Mientras tanto, el horror del nazismo llegaba cada vez más cerca. El 8 de mayo de 1942 se produjo otro procedimiento en el cual los nazis, mediante “gritos y violencia dirigieron a los judíos hasta un bosque cercano”. Dawidowicz reconstruyó: “La gran mayoría fue puesta hacia la derecha y, unos pocos, a la izquierda. A la izquierda fueron mi mamá, mi papá y mis dos hermanas, mientras que el resto de la familia (mi abuela, mi tío y mis primos) fueron hacia la derecha. Los de la derecha, finalmente, iban a las fosas comunes”.

Tras esa experiencia los padres de Mónica resolvieron entregar a sus otras dos hijas: Ester fue con una familia rural católica; la hicieron pasar por una sobrina de la ciudad cuya madre había muerto. Neja, en tanto, en principio también fue enviada a una familia protectora. Pero, al no poder acostumbrarse y reclamar por sus padres, volvió con ellos.
En 1943 el gueto de Lida fue aniquilado. Los padres de Mónica y su hermana Neja, enviados al campo de exterminio de Majdanek.
El fin de la guerra
Al finalizar la guerra los pocos sobrevivientes de la familia comenzaron a juntarse. Hasta allí llegaron quienes cuidaban a Ester, hermana mayor de Mónica, para entregar a la niña. “Ella no se imaginó que no se iba a encontrar con papá y mamá, corrió para la casa y allí le dijeron que sus padres no sobrevivieron”.

Poco después, su hermana y su tía fueron a buscar a Mónica a la casa de los Schipula. Y ahí surgió un nuevo inconveniente, ya que la familia que la había criado hasta ese momento no quería regresarla a su hogar de origen. “Mi hermana no quería irse sin mí, pero mi tía la convence de que va a hacer todo lo posible para traerme con ellas”.
Mientras tanto, con documentación falsa como única pertenencia los tíos sobrevivientes prepararon su migración ilegal hacia Palestina, llevándose con ellos a Ester. En el caso de Mónica, en tanto, finalmente intervino el Congreso Judío Mundial y los Schipula accedieron a entregarla.
De allí pasó a un hogar de niños en Suecia, donde ya no se llamó Irina sino Mónica, tal como hoy se nombra a sí misma. Los pocos parientes que quedaban para recibirla estaban repartidos entre Argentina, Uruguay y Estados Unidos. “En el orfanato pasé largos meses, mientras se hacían las tratativas que con la familia no era no eran difíciles, pero sí con los Estados”, aseguró.
Tras las negativas de Estados Unidos y de Argentina un tío radicado en Uruguay logró gestionar una visa como si la nena, entonces de 5 años, fuera su hija adoptiva.
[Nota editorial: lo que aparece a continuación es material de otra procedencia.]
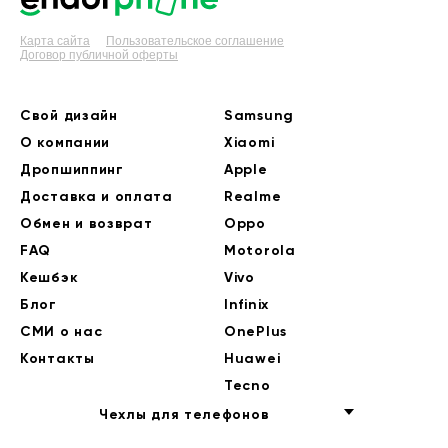
Карта сайта
Пользовательское соглашение
Договор публичной оферты
Свой дизайн
Samsung
О компании
Xiaomi
Дропшиппинг
Apple
Доставка и оплата
Realme
Обмен и возврат
Oppo
FAQ
Motorola
Кешбэк
Vivo
Блог
Infinix
СМИ о нас
OnePlus
Контакты
Huawei
Tecno
Чехлы для телефонов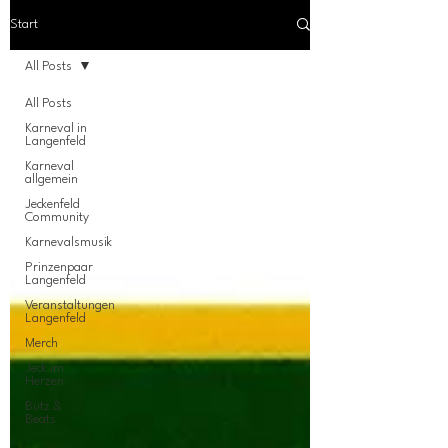
Start
All Posts
All Posts
Karneval in
Langenfeld
Karneval
allgemein
Jeckenfeld
Community
Karnevalsmusik
Prinzenpaar
Langenfeld
Veranstaltungen
Langenfeld
Merch
Jeck im
Herzen
Bütz &
Beats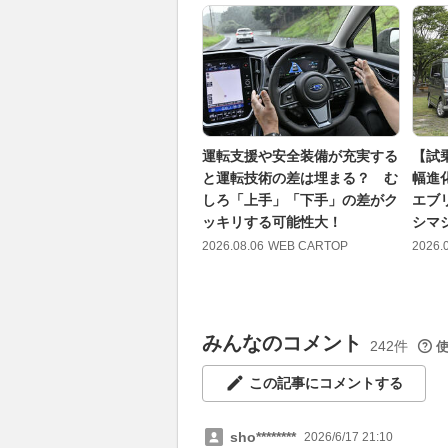
運転支援や安全装備が充実する
【試
と運転技術の差は埋まる？ む
幅進
しろ「上手」「下手」の差がク
エブ
ッキリする可能性大！
シマ
2026.08.06
WEB CARTOP
2026.
みんなのコメント
242件
この記事にコメントする
sho********
2026/6/17 21:10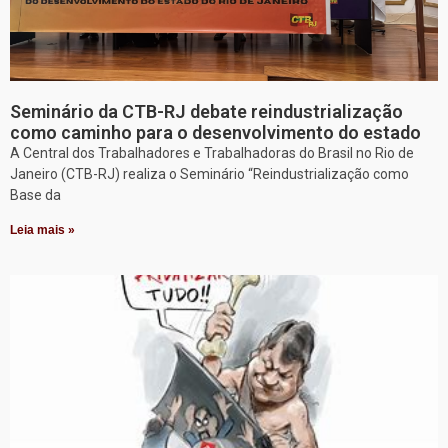
Seminário da CTB-RJ debate reindustrialização
como caminho para o desenvolvimento do estado
A Central dos Trabalhadores e Trabalhadoras do Brasil no Rio de
Janeiro (CTB-RJ) realiza o Seminário “Reindustrialização como
Base da
Leia mais »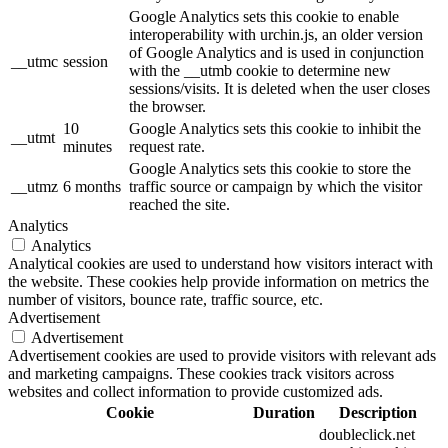
Google Analytics sets this cookie to enable
interoperability with urchin.js, an older version
of Google Analytics and is used in conjunction
__utmc
session
with the __utmb cookie to determine new
sessions/visits. It is deleted when the user closes
the browser.
10
Google Analytics sets this cookie to inhibit the
__utmt
minutes
request rate.
Google Analytics sets this cookie to store the
__utmz
6 months
traffic source or campaign by which the visitor
reached the site.
Analytics
Analytics
Analytical cookies are used to understand how visitors interact with
the website. These cookies help provide information on metrics the
number of visitors, bounce rate, traffic source, etc.
Advertisement
Advertisement
Advertisement cookies are used to provide visitors with relevant ads
and marketing campaigns. These cookies track visitors across
websites and collect information to provide customized ads.
Cookie
Duration
Description
doubleclick.net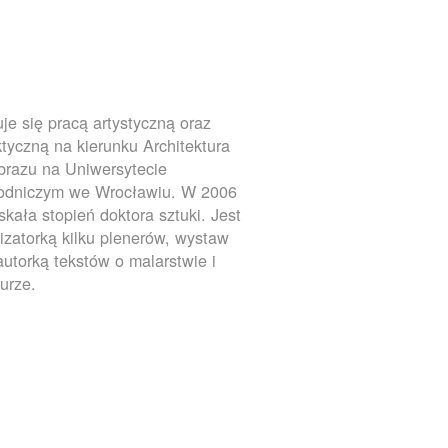
je się pracą artystyczną oraz
tyczną na kierunku Architektura
brazu na Uniwersytecie
rodniczym we Wrocławiu. W 2006
yskała stopień doktora sztuki. Jest
izatorką kilku plenerów, wystaw
autorką tekstów o malarstwie i
turze.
Desde Suecia hasta Latinoamérica llegó entonces Mónica, sin mucho más que un pequeño caballito de juguete que, pese a ser uno de sus bienes más preciados, donó al Centro Ana Frank para que sea parte de su exhibición permanente.
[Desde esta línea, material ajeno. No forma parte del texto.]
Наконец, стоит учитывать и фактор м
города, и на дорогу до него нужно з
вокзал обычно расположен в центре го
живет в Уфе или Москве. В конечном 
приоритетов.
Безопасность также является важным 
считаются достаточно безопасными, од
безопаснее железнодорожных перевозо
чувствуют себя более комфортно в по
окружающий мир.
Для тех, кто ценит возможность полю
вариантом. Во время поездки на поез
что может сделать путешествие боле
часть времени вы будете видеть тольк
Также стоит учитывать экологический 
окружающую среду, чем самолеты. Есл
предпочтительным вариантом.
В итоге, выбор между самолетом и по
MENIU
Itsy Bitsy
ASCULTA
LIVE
El periplo no terminó allí: la familia había resuelto que la niña viviese con sus tíos paternos en Buenos Aires. Pero en Argentina regía la Circular 11, una normativa secreta, firmada a mediados de la década del 30 del siglo pasado, que tácitamente restringía la inmigración de personas de origen judío.

Nuevos documentos falsos lograron su llegada al país: esta vez era Raquel Mowszowicz, nacida en Buenos Aires el 20 de junio de 1941. “Y así se cierra la historia. Yo no la conozco inmediatamente; de hecho, no tengo memoria de nada que haya sucedido antes de mi llegada a Uruguay, ni siquiera los idiomas (ni el polaco, ni el sueco). De pronto, por conversaciones esquivas, me entero que ésta es la nena que trajeron de la guerra, la nena que salvaron”, concluyó Mónica, que a lo largo de su vida también fue Rojele, Irina y Raquel.